• _Provided information_:
=== Section Start ===

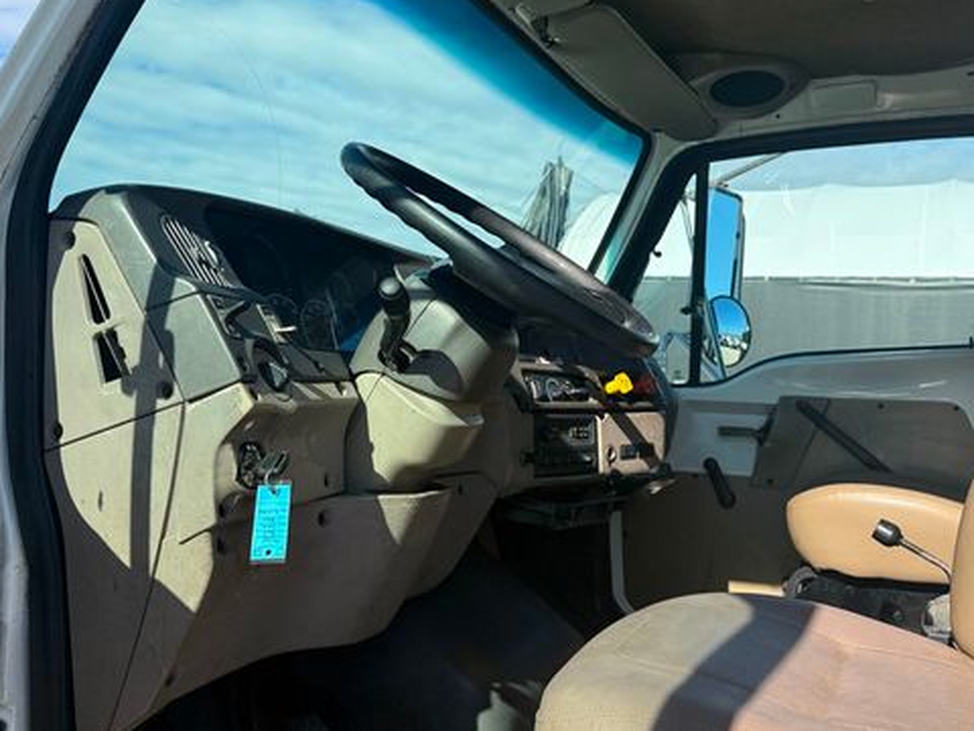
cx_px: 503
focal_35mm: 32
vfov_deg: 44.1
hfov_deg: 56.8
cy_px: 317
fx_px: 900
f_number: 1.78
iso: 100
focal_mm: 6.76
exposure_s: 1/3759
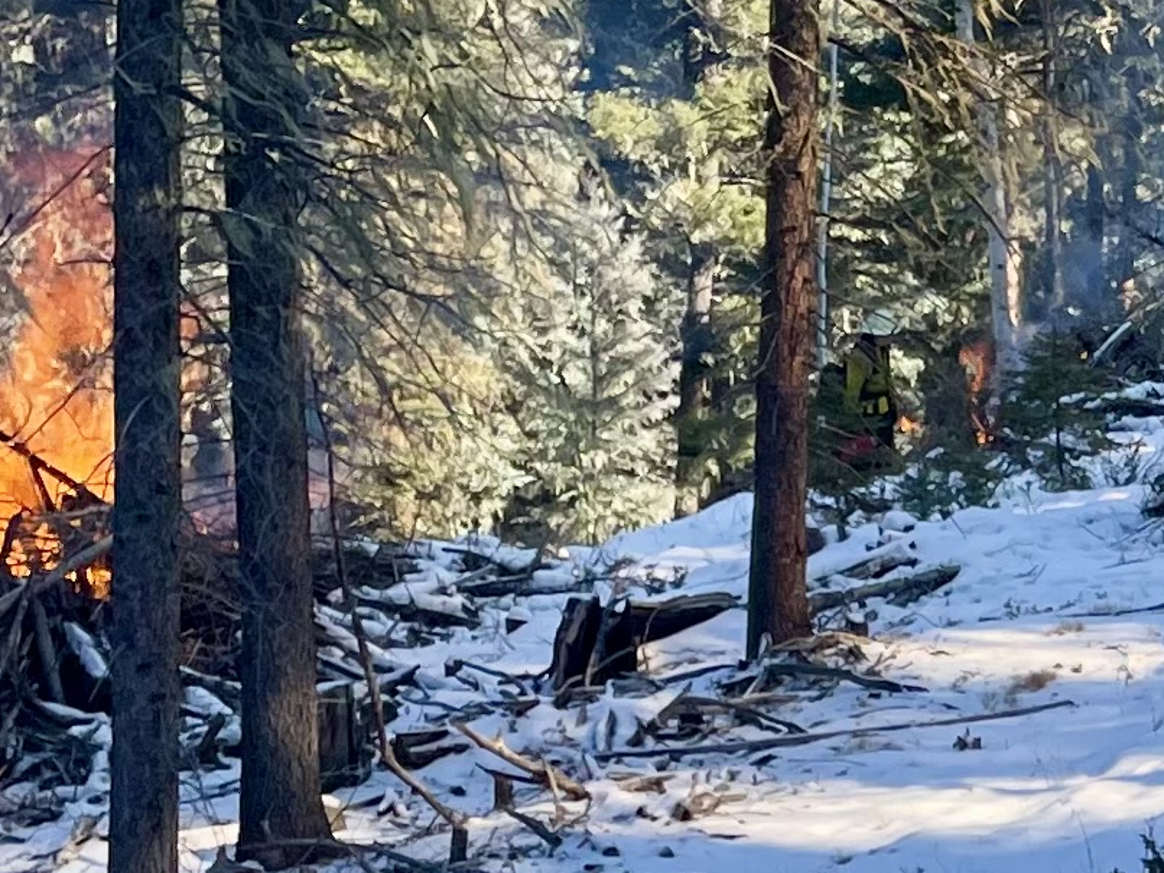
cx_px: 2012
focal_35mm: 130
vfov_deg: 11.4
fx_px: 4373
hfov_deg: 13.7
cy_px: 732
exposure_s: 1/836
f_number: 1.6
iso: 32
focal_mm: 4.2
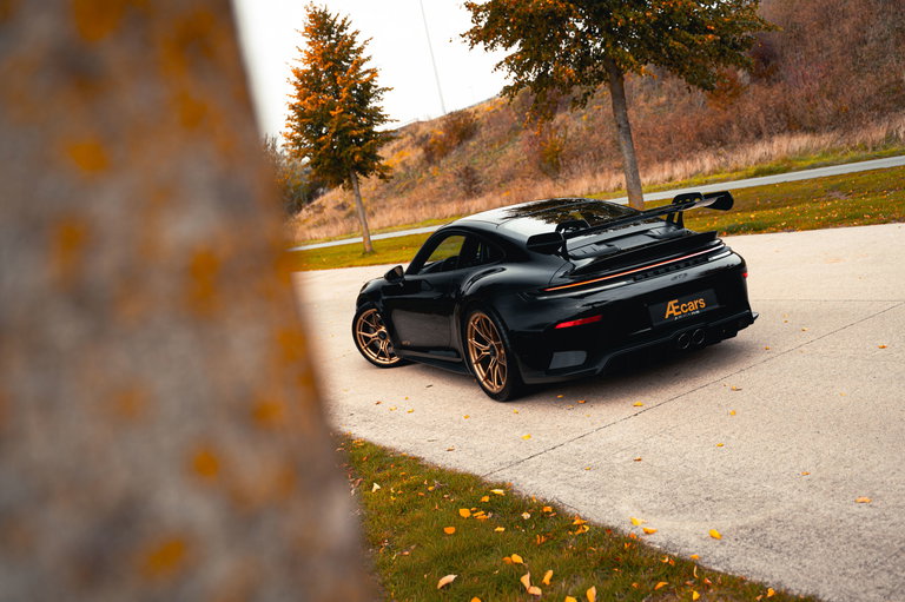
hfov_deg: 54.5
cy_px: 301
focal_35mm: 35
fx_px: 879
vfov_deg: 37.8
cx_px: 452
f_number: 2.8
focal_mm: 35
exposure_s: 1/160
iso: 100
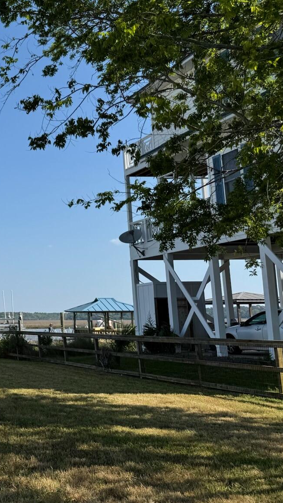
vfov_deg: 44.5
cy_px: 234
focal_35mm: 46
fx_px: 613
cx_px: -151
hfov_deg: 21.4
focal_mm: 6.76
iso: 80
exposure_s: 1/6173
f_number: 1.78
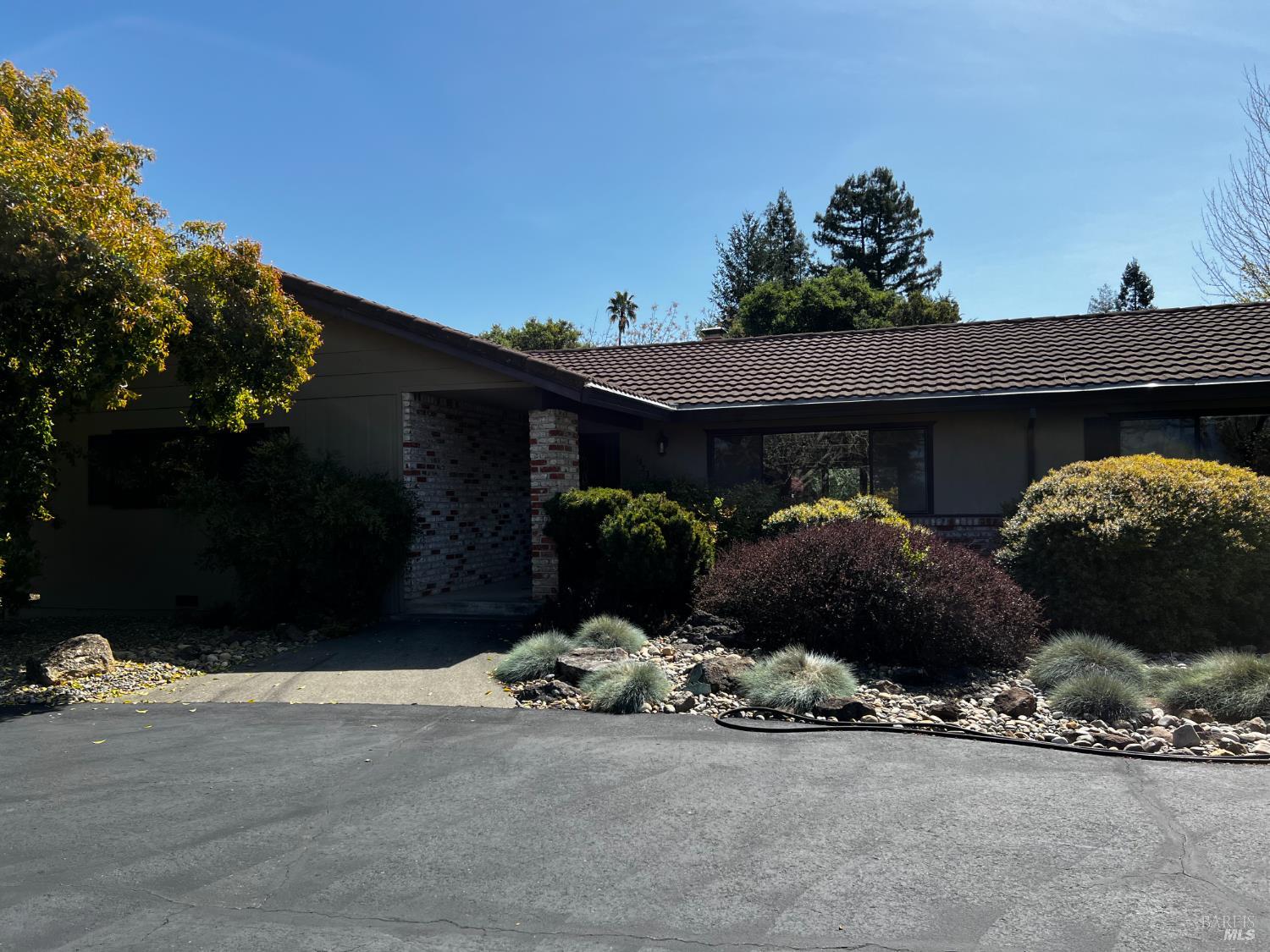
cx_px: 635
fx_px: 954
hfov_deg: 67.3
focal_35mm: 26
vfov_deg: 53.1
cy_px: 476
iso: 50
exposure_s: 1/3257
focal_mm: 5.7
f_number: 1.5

=== Section End ===
=== Section Start ===

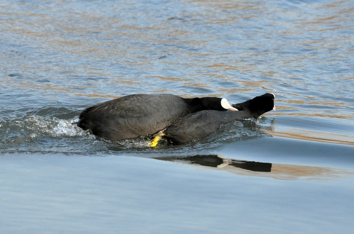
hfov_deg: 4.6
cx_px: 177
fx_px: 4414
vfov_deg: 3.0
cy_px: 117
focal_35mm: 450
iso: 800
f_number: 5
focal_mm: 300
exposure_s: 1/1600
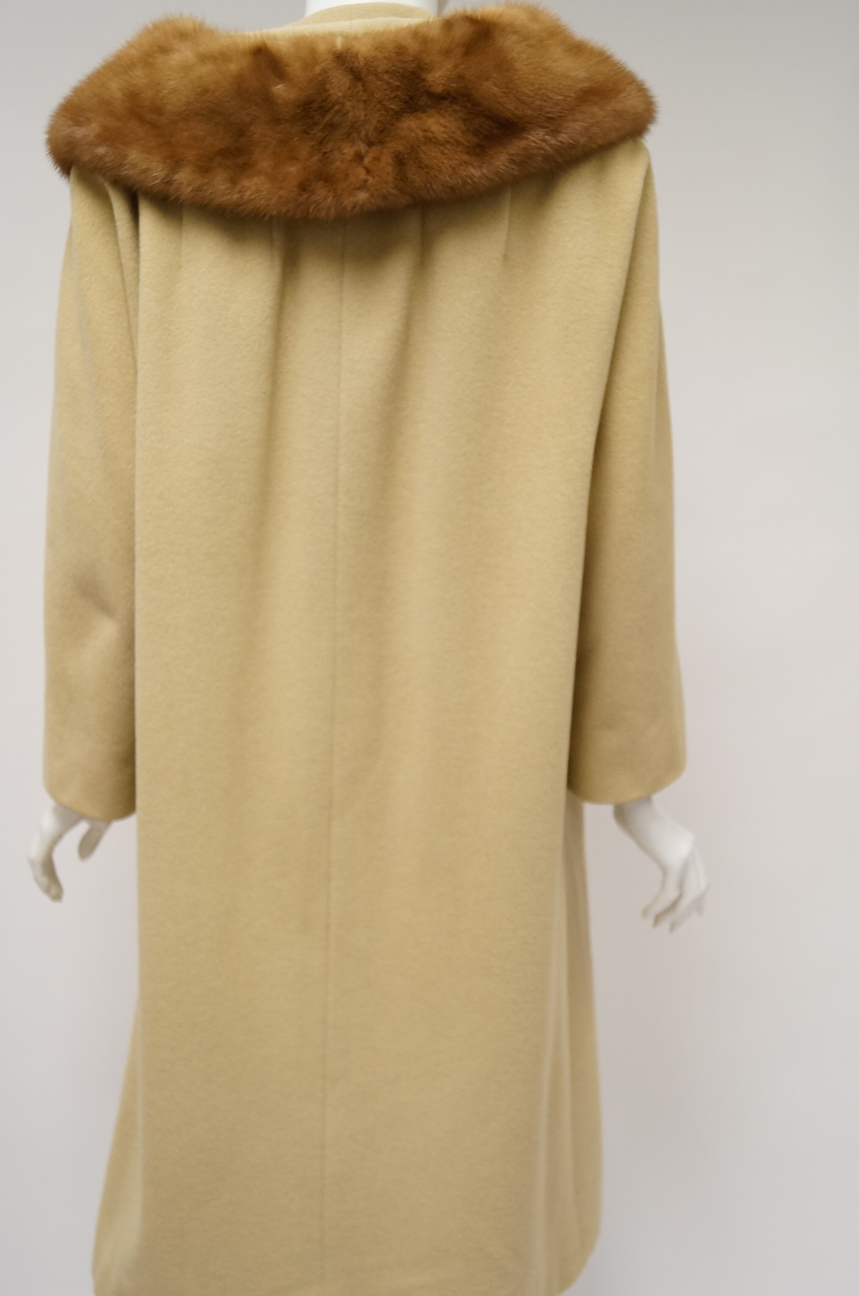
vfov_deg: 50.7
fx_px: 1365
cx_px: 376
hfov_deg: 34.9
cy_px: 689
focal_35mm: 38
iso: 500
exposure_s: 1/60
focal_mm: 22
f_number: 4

=== Section End ===

• _What is being asked_:
For this task, return exactly the stretch of the listing above from the line with "exposure_s: 1/1600" through the line with "f_number: 4", inclusive and without pictures.

• _Solution to this problem_:
exposure_s: 1/1600
vfov_deg: 50.7
fx_px: 1365
cx_px: 376
hfov_deg: 34.9
cy_px: 689
focal_35mm: 38
iso: 500
exposure_s: 1/60
focal_mm: 22
f_number: 4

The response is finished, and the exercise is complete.